(EXTRAIT FOURNI)
┌────────
Publié le 07 octobre 2007 par Filippo Zanghi
Je leur dis que je m’en vais. Certains disent que j’ai raison. Que j’ai de la chance de ne pas vivre ici. D’autres me demandent si je me suis plu dans le village. Ça m’a plu, oui. J’aimerais bien vivre ici, n’est-ce pas? Euh...

Circonstances.

Tous ils savent que j’étais ici. Tous ils savent qui j’étais. Ils m’ont vu passer avec ma Ford ou à pied, le Nikon en bandoulière. Ils m’ont vu, le casque sur les oreilles, pendant les élections.
└────────
[Enregistrements issus d'une collecte de données]
┌────────
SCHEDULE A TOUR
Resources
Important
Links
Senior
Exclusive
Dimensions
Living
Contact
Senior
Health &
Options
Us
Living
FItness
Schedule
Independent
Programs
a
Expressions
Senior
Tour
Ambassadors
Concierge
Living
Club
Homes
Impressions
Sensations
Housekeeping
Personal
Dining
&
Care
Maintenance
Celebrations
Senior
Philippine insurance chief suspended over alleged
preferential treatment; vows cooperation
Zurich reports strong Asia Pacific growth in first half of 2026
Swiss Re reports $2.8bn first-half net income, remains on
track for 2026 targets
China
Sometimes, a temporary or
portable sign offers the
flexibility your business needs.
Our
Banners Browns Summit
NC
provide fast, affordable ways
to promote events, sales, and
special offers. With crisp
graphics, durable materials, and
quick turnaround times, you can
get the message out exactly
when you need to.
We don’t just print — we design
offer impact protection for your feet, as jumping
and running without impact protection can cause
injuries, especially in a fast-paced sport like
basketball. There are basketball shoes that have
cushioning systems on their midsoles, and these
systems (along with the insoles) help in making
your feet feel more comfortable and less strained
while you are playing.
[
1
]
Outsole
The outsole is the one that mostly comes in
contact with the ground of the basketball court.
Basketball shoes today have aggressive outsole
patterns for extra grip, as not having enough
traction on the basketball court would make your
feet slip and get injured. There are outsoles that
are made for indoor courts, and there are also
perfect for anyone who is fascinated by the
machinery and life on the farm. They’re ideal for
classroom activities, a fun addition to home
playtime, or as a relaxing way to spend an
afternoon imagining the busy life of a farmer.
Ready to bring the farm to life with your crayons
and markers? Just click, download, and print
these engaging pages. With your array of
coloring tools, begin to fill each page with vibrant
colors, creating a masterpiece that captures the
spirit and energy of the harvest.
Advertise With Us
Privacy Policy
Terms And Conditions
└────────
┌────────
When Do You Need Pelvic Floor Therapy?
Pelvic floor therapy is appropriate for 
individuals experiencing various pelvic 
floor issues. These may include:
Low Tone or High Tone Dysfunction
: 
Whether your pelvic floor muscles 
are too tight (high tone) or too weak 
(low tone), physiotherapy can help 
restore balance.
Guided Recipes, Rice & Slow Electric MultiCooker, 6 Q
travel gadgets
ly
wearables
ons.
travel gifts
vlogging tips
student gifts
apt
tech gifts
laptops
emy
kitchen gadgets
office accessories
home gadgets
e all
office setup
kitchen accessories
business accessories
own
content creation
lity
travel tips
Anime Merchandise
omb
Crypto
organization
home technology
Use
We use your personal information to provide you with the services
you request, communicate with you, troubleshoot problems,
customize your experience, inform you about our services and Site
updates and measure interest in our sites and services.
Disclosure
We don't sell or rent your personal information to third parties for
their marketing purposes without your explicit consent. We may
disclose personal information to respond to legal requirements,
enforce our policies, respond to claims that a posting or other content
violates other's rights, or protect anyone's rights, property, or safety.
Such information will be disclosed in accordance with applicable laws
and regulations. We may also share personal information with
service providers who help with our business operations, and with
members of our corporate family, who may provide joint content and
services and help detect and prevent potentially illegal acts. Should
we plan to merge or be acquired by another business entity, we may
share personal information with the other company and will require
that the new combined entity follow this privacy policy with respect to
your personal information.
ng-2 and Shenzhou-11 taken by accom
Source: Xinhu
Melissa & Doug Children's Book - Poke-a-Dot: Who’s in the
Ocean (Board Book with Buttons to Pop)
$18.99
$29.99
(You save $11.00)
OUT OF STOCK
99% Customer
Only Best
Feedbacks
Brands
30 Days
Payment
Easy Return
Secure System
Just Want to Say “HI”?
└────────
┌────────
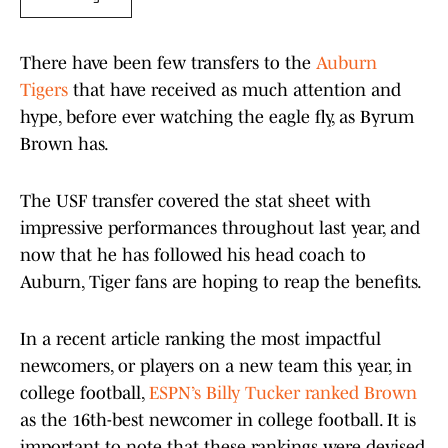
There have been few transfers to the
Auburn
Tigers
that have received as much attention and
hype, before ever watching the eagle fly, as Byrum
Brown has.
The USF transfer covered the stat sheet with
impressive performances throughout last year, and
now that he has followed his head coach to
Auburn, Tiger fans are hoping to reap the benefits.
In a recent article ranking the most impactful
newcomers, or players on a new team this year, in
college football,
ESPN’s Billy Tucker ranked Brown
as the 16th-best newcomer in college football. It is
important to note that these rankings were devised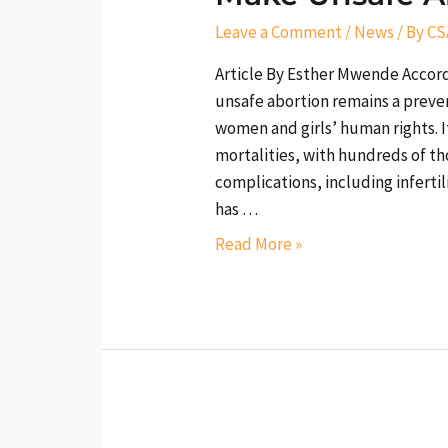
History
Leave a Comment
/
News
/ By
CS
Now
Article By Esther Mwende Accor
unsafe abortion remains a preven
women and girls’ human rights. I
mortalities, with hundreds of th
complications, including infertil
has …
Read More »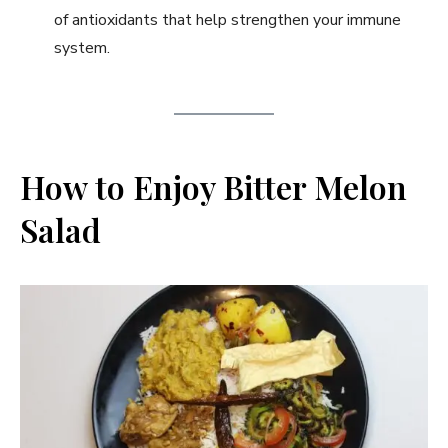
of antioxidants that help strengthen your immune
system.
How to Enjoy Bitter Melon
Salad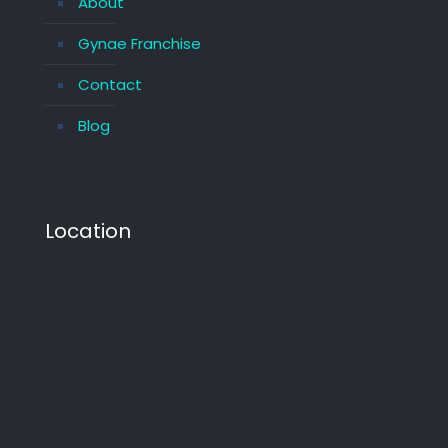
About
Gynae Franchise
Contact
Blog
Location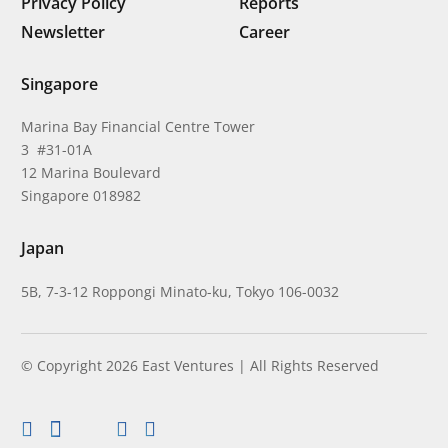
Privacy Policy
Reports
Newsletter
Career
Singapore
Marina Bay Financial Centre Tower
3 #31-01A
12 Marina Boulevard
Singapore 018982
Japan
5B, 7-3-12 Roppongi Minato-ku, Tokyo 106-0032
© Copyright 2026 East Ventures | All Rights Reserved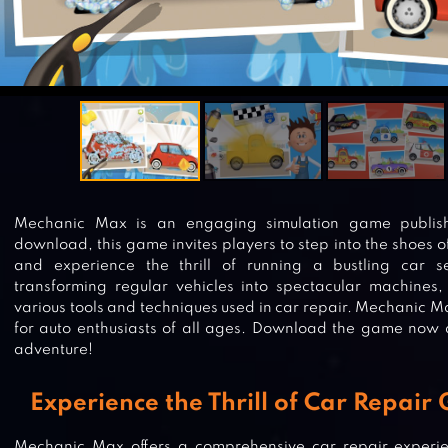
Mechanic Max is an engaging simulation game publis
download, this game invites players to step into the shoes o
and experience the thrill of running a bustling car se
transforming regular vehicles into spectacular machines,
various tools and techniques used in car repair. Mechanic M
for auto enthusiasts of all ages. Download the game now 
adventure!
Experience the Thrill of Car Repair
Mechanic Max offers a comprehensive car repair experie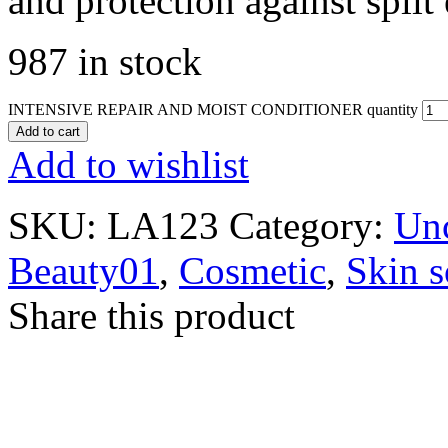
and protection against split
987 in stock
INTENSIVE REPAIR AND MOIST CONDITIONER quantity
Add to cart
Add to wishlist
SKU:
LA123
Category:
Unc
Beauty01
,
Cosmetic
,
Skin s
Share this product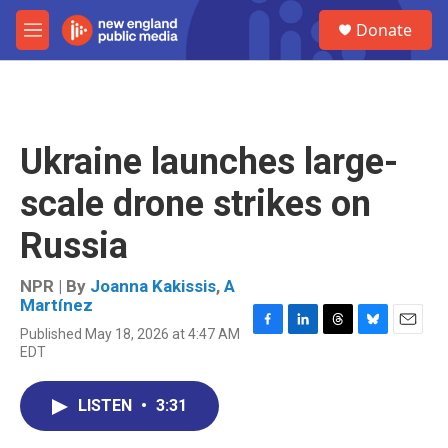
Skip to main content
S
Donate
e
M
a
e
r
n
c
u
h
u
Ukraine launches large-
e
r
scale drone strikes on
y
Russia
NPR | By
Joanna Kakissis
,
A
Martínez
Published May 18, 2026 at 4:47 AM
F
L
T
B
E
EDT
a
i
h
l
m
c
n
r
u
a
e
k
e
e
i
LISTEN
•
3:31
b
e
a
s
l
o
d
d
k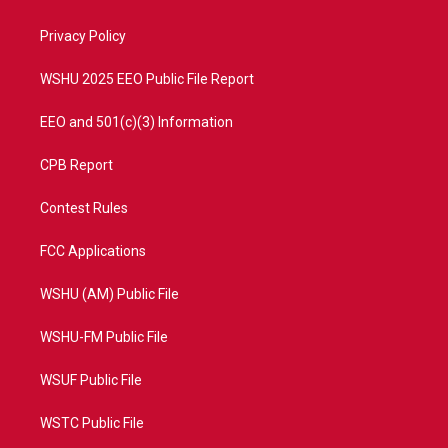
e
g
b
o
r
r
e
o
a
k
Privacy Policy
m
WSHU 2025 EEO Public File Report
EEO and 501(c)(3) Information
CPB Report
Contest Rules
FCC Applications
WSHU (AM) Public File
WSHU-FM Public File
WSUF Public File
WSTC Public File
└────────
(QUESTIONS D'ÉTUDE)
[A] Résumez l'extrait en deux phrases.
[B] Recopiez fidèlement le passage de l'extrait qui va de « Publié le 07 » jusqu'à « pendant les élections. » inclus.
[C] D'après l'extrait, que portait en bandoulière la personne qui parle ?

(RÉPONSES PAR TÂCHE)
[A] Dans l'extrait, la personne qui parle annonce son départ : certains lui donnent raison et lui trouvent de la chance de ne pas vivre ici, d'autres lui demandent si le village lui a plu, ce qu'elle confirme. Tous savent qui elle était et l'ont vue passer avec sa Ford ou à pied, le Nikon en bandoulière, ou le casque sur les oreilles pendant les élections.

[B]
Publié le 07 octobre 2007 par Filippo Zanghi
Je leur dis que je m’en vais. Certains disent que j’ai raison. Que j’ai de la chance de ne pas vivre ici. D’autres me demandent si je me suis plu dans le village. Ça m’a plu, oui. J’aimerais bien vivre ici, n’est-ce pas? Euh...

Circonstances.

Tous ils savent que j’étais ici. Tous ils savent qui j’étais. Ils m’ont vu passer avec ma Ford ou à pied, le Nikon en bandoulière. Ils m’ont vu, le casque sur les oreilles, pendant les élections.

[C] Le Nikon.